His hunger faded and died. He raised his head and gazed out the window. Over the pool a figure swan-dived against the sky, in crucified, graceless descent broke the water with a lumpy splash. A cloud passed over the day, darkening the lawn with a moment’s somber light. The conversation of the girls became subdued, civilized, general. Far off above the trees, on the remotest horizon, thunderheads bloomed, a squall. Later, toward sundown, they would roll landward over a shadowing reach of waves, borne nearer, ever more darkly across the coast, the green wild desolation of palmetto and cypress and pine—and here, where the girls pink and scanty in sun-suits would slant their tar-black eyes skyward in the gathering night, abandon pool and games and chatter and with shrill cries of warning flee homeward like gaudy scraps of paper on the blast, voices young and lovely and lost in the darkness, the onrushing winds. One thing, Culver thought, was certain—they were in for a blow. Already there would be signals up and down the coast.

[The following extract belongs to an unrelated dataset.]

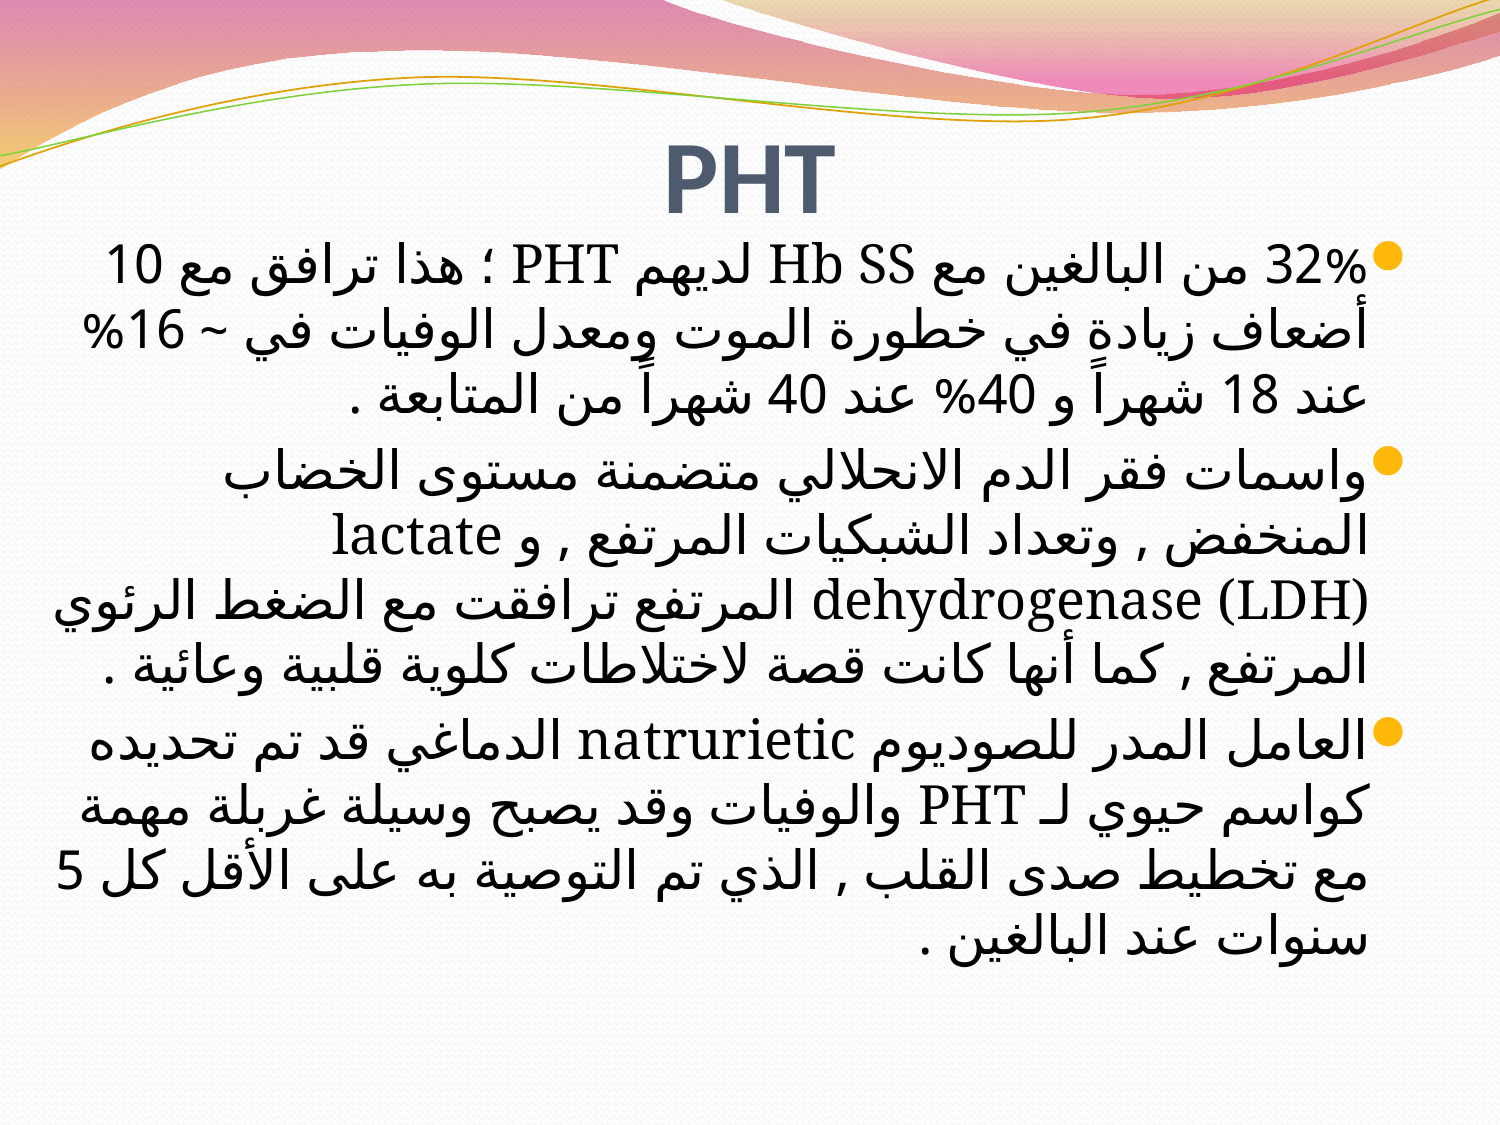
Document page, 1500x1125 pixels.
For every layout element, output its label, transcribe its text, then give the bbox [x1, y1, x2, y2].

list 32% من البالغين مع Hb SS لديهم PHT ؛ هذا ترافق مع 10 أضعاف زيادة في خطورة الموت ومعدل الوفيات في ~ 16% عند 18 شهراً و 40% عند 40 شهراً من المتابعة . واسمات فقر الدم الانحلالي متضمنة مستوى الخضاب المنخفض , وتعداد الشبكيات المرتفع , و lactate dehydrogenase (LDH) المرتفع ترافقت مع الضغط الرئوي المرتفع , كما أنها كانت قصة لاختلاطات كلوية قلبية وعائية . العامل المدر للصوديوم natrurietic الدماغي قد تم تحديده كواسم حيوي لـ PHT والوفيات وقد يصبح وسيلة غربلة مهمة مع تخطيط صدى القلب , الذي تم التوصية به على الأقل كل 5 سنوات عند البالغين . [35, 222, 1425, 1038]
title PHT [75, 58, 1425, 222]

Abruptly he was conscious of a dry, parched thirst. He rose to his feet, put on a robe, and hobbled out into the hallway toward the water cooler. As he rounded the corner he saw Mannix, naked except for a towel around his waist, making his slow and agonized way down the hall. He was hairy and enormous and as he inched his way toward the shower room, clawing at the wall for support, his face with its clenched eyes and taut, drawn-down mouth was one of tortured and gigantic suffering. The swelling at his ankle was the size of a grapefruit, an ugly blue, and this leg he dragged behind him, a dead weight no longer capable of motion.
Culver started to limp toward him, said, “Al—” in an effort to help him along, but just then one of the Negro maids employed in the place came swinging along with a mop, stopped, seeing Mannix, ceased the singsong little tune she was humming, too, and said, “Oh my, you poor man. What you been doin’? Do it hurt?” Culver halted.